Memory vs Disk Trade-offs: When Data Exceeds RAM
MEMORY VS LATENCY
HNSW achieves sub-millisecond latency but requires all vectors in RAM. IVF-PQ compresses vectors 50 to 100x but queries take 10 to 50ms. For real time recommendations requiring under 10ms response, HNSW is the only option. For batch processing or less latency sensitive applications, IVF-PQ saves significant infrastructure cost.
ACCURACY VS SPEED
Every ANN algorithm has tunable parameters that trade accuracy for speed. HNSW ef parameter: ef=50 gives 95% recall at 1ms, ef=500 gives 99.5% recall at 5ms. IVF nprobe parameter: checking 10 clusters gives 90% recall, checking 100 clusters gives 98% recall at 10x latency.
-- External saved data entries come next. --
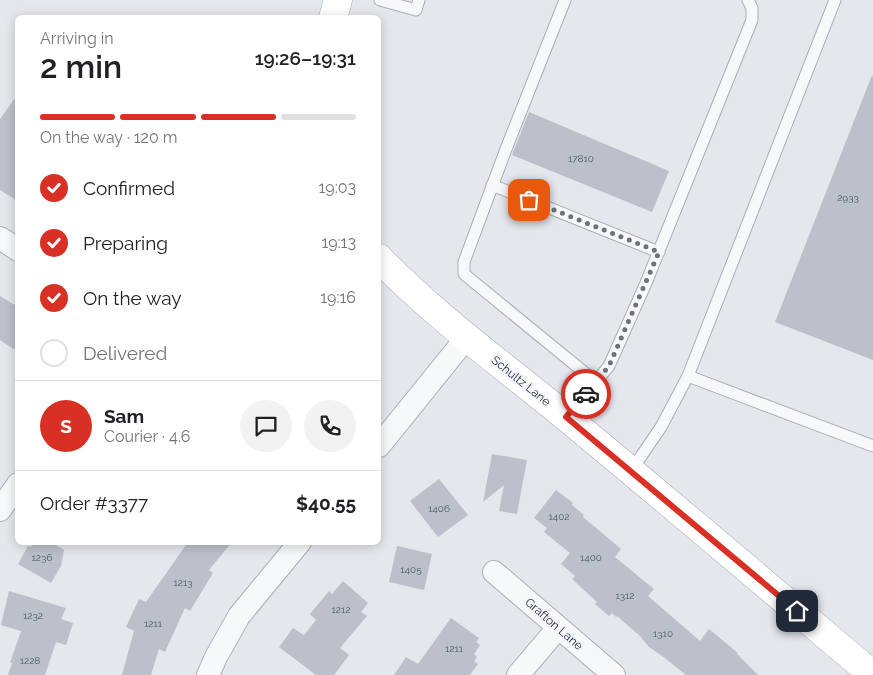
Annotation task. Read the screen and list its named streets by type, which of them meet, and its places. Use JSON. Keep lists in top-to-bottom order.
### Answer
{
  "streets": {
    "street": ["Schultz Lane", "Grafton Lane"]
  },
  "house_numbers": [
    "17810",
    "2933",
    "1406",
    "1402",
    "1236",
    "1400",
    "1405",
    "1213",
    "1312",
    "1212",
    "1232",
    "1211",
    "1310",
    "1211",
    "1228"
  ],
  "page": {
    "heading": ["2 min", "Arriving in", "19:26–19:31"],
    "panel": [
      "Sam",
      "Courier · 4.6",
      "Order #3377",
      "$40.55"
    ],
    "bar": "On the way · 120 m",
    "list": [
      ["Confirmed", "19:03"],
      ["Preparing", "19:13"],
      ["On the way", "19:16"],
      "Delivered"
    ],
    "round": "S"
  }
}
Choose based on your accuracy requirements and latency budget.
BUILD TIME VS QUERY TIME
Some indexes are fast to build but slow to query; others are slow to build but fast to query. HNSW takes hours to build for 100M vectors but queries in under 1ms. A flat index (no structure) builds instantly but queries in seconds. If your index changes frequently (new products hourly), build time matters. If it changes rarely, optimize for query speed.
DISK VS RAM
When vectors exceed RAM, options are: disk based indexes (IVF with memory mapped files), smaller compressed representations (PQ), or sharding across machines. Disk adds 1 to 10ms latency per page fault. Memory mapping helps with sequential access but random access to large indexes still hits disk. Plan for data growth: if you have 100M vectors today and expect 1B in a year, design for disk from the start.